Task to complete: Your output must be the line containing "El Plan Nacional" followed by every later line in the entries below, all copied exactly.

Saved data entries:
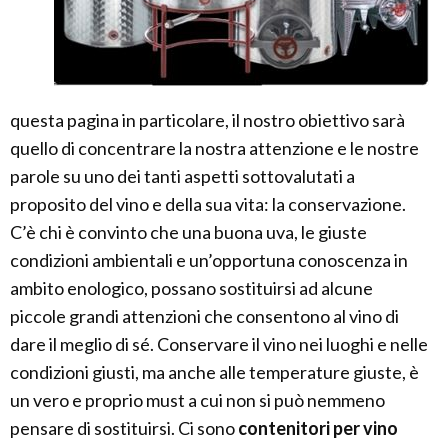
questa pagina in particolare, il nostro obiettivo sarà
quello di concentrare la nostra attenzione e le nostre
parole su uno dei tanti aspetti sottovalutati a
proposito del vino e della sua vita: la conservazione.
C’è chi è convinto che una buona uva, le giuste
condizioni ambientali e un’opportuna conoscenza in
ambito enologico, possano sostituirsi ad alcune
piccole grandi attenzioni che consentono al vino di
dare il meglio di sé. Conservare il vino nei luoghi e nelle
condizioni giusti, ma anche alle temperature giuste, è
un vero e proprio must a cui non si può nemmeno
pensare di sostituirsi. Ci sono
contenitori per vino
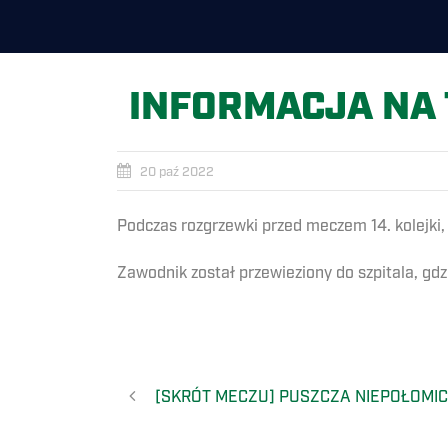
INFORMACJA NA
20 paź 2022
Podczas rozgrzewki przed meczem 14. kolejki
Zawodnik został przewieziony do szpitala, gd
[SKRÓT MECZU] PUSZCZA NIEPOŁOMIC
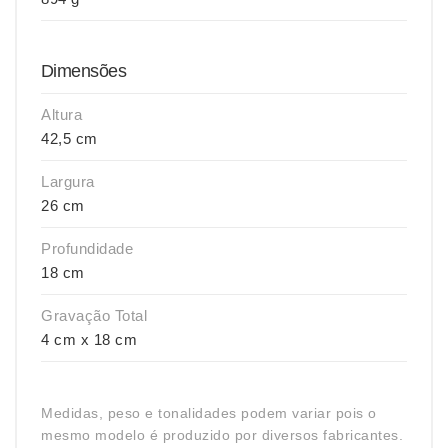
Dimensões
Altura
42,5 cm
Largura
26 cm
Profundidade
18 cm
Gravação Total
4 cm x 18 cm
Medidas, peso e tonalidades podem variar pois o
mesmo modelo é produzido por diversos fabricantes.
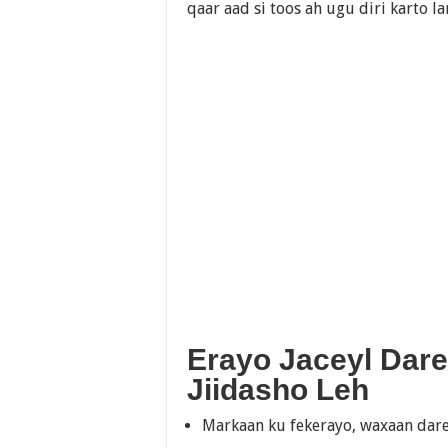
qaar aad si toos ah ugu diri karto 
Erayo Jaceyl Dare
Jiidasho Leh
Markaan ku fekerayo, waxaan dare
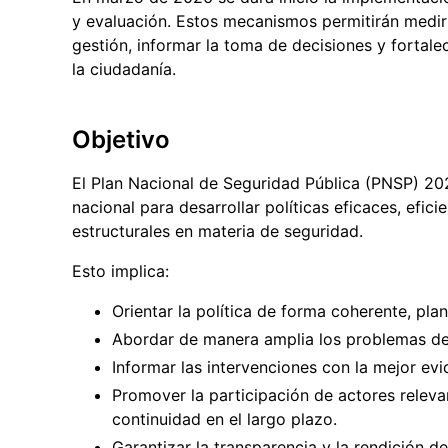
y evaluación. Estos mecanismos permitirán medir 
gestión, informar la toma de decisiones y fortale
la ciudadanía.
Objetivo
El Plan Nacional de Seguridad Pública (PNSP) 20
nacional para desarrollar políticas eficaces, efici
estructurales en materia de seguridad.
Esto implica:
Orientar la política de forma coherente, plan
Abordar de manera amplia los problemas de 
Informar las intervenciones con la mejor evid
Promover la participación de actores releva
continuidad en el largo plazo.
Garantizar la transparencia y la rendición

Problem solution:
El Plan Nacional de Seguridad Pública (PNSP) 20
nacional para desarrollar políticas eficaces, efici
estructurales en materia de seguridad.
Esto implica:
Orientar la política de forma coherente, plan
Abordar de manera amplia los problemas de 
Informar las intervenciones con la mejor evid
Promover la participación de actores releva
continuidad en el largo plazo.
Garantizar la transparencia y la rendición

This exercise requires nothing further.